O conceito de reuso de freqüências em redes com acesso aleatório ALOHA difere daquele explorado em redes de telefonia, devido à diferença entre os critérios de avaliação de desempenho desses sistemas. O primeiro leva em conta o throughput versus a probabilidade do sinal recebido cair abaixo do limiar de captura do receptor (outage probability) e o segundo considera o atraso versus aquela probabilidade. O melhor padrão de reuso para um sistema ALOHA é aquele que utiliza a mesma freqüência em todas as células. 

Na técnica denominada Unslotted ALOHA uma transmissão pode iniciar a qualquer tempo. Na Slotted ALOHA o eixo de tempo é dividido em slots. É assumido que todos os terminais conhecem os instantes de tempo onde começam novos slots e é permitido que os pacotes sejam enviados somente no início de um novo slot. O throughput no Slotted ALOHA é significativamente maior que no Unslotted ALOHA. 
 

IiI.6. Acesso CSMA
 

Em situações com tráfego intenso a técnica de acesso aleatório ALOHA reduz o throughput do sistema e pode levar a instabilidade devido à constantes colisões nas retransmissões. A técnica CSMA (Carrier Sense Multiple Access) minimiza esse problema. 

No acesso CSMA todos os terminais “ouvem” o canal de comunicação terminal - estação rádio base e a transmissão de um novo pacote não é iniciada enquanto este canal se encontra ocupado. Esse procedimento requer que cada terminal possa receber os sinais dos demais terminais naquela freqüência. 

Em redes de comunicação móvel, um terminal pode não ser capaz de perceber a transmissão de um outro terminal remoto. Esse efeito, conhecido como problema do “terminal

escondido” é evitado no método ISMA (Inhibit Sense Multiple Access), através do qual a estação rádio base transmite um sinal de ocupado inibindo a transmissão por parte de todos os outros terminais. A desvantagem do ISMA reside na necessidade de um canal de feedback em tempo real (contínuo). 

Em uma variação do CSMA mais simples, o CSMA-CD (CSMA – Collision Detection), o receptor continuamente informa todos os terminais sobre o sinal que está recebendo. Se uma colisão é detectada, a transmissão de todos os terminais é abortada imediatamente. Esse procedimento eleva o throughput do sistema em relação àquele que reconhece a recepção após a transmissão de um pacote inteiro. 

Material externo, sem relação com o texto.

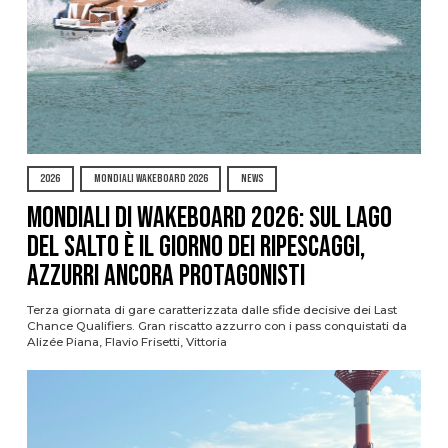
2026
MONDIALI WAKEBOARD 2026
NEWS
Mondiali di Wakeboard 2026: sul Lago
del Salto è il giorno dei ripescaggi,
azzurri ancora protagonisti
Terza giornata di gare caratterizzata dalle sfide decisive dei Last
Chance Qualifiers. Gran riscatto azzurro con i pass conquistati da
Alizée Piana, Flavio Frisetti, Vittoria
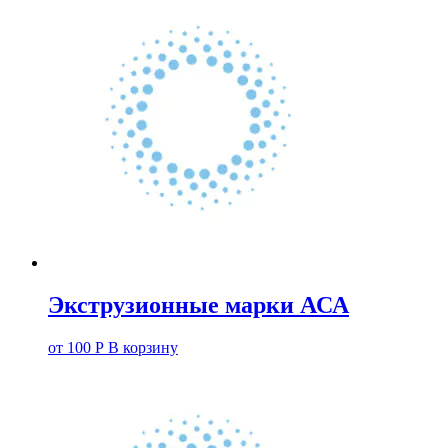
Экструзионные марки АСА
от
100
Р
В корзину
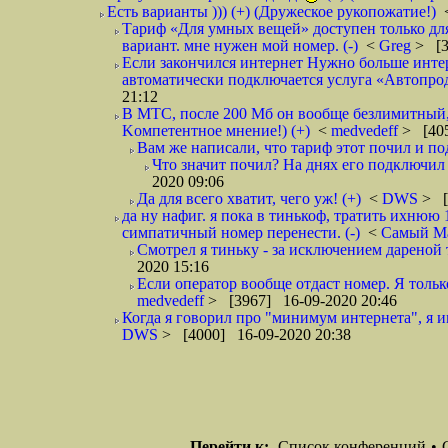
Есть варианты ))) (+) (Дружеское рукопожатие!)
Тариф «Для умных вещей» доступен только для
вариант. мне нужен мой номер. (-)
<
Greg
> [3
Если закончился интернет Нужно больше интер
автоматически подключается услуга «Автопродл
21:12
В МТС, после 200 Мб он вообще безлимитный, н
Kомпетентное мнение!) (+)
<
medvedeff
> [405
Вам же написали, что тариф этот почил и под
Что значит почил? На днях его подключил и
2020 09:06
Да для всего хватит, чего уж! (+)
<
DWS
> [
да ну нафиг. я пока в тинькоф, тратить ихнюю 1
симпатичный номер перенести. (-)
<
Самый М
Смотрел я тиньку - за исключением дареной т
2020 15:16
Если оператор вообще отдаст номер. Я тольк
medvedeff
> [3967] 16-09-2020 20:46
Когда я говорил про "минимум интернета", я и
DWS
> [4000] 16-09-2020 20:38
Перейти к:
Список конференций
•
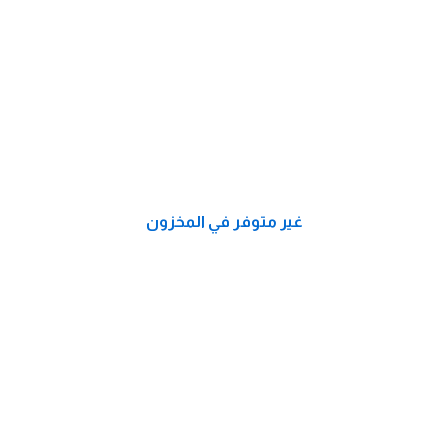
غير متوفر في المخزون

Outras variações do CSMA são o CSMA 1 – persistente, o CSMA não – persistente, o CSMA p – persistente e o DSMA. No CSMA 1 – persistente o terminal “ouve” o canal e espera para transmitir quando o canal estiver ocioso. Quando isso acontece o terminal transmite sua mensagem com probabilidade igual a 1. No CSMA não – persistente, após receber um reconhecimento negativo, o terminal espera por um tempo aleatório antes da transmissão do pacote. A estratégia CSMA p – persistente é aplicada a canais com divisão temporal. Quando um canal encontra-se ocupado, o pacote é transmitido no primeiro slot de tempo disponível com uma probabilidade p ou no próximo slot de tempo com probabilidade 1 - p. No DSMA (Data Sense Multiple Access) cada terminal tenta detectar uma mensagem do tipo “ocioso-ocupado” em um canal de controle no link direto (estação rádio base para terminal). Quando a mensagem ocioso-ocupado indica que nenhum usuário está transmitindo no link direto (terminal para estação rádio base), a transmissão pelo terminal é permitida.
 

IiI.7. Acesso reservation aloha
 

O Reservation ALOHA é um esquema de acesso baseado em muliplexação por divisão de tempo, TDM (Time Division Multiplexing). Nesse protocolo de acesso certos slots de tempo são alocados com prioridade e é possível a “reserva” de slots pelos terminais. Essa reserva pode ser feita permanentemente ou requisitada quando necessário. Em um tipo de Reservation ALOHA, terminais em situação de transmissão com sucesso (ausência de colisão) reservam um slot permanentemente até que sua transmissão seja completada, embora transmissões de duração muito longa possam ser interrompidas pelo sistema. Um outro esquema permite ao terminal a transmissão de uma requisição em um subslot reservado em cada quadro (frame). Se durante a transmissão nenhuma colisão é detectada, o próximo slot no quadro é reservado a esse terminal para a transmissão dos dados.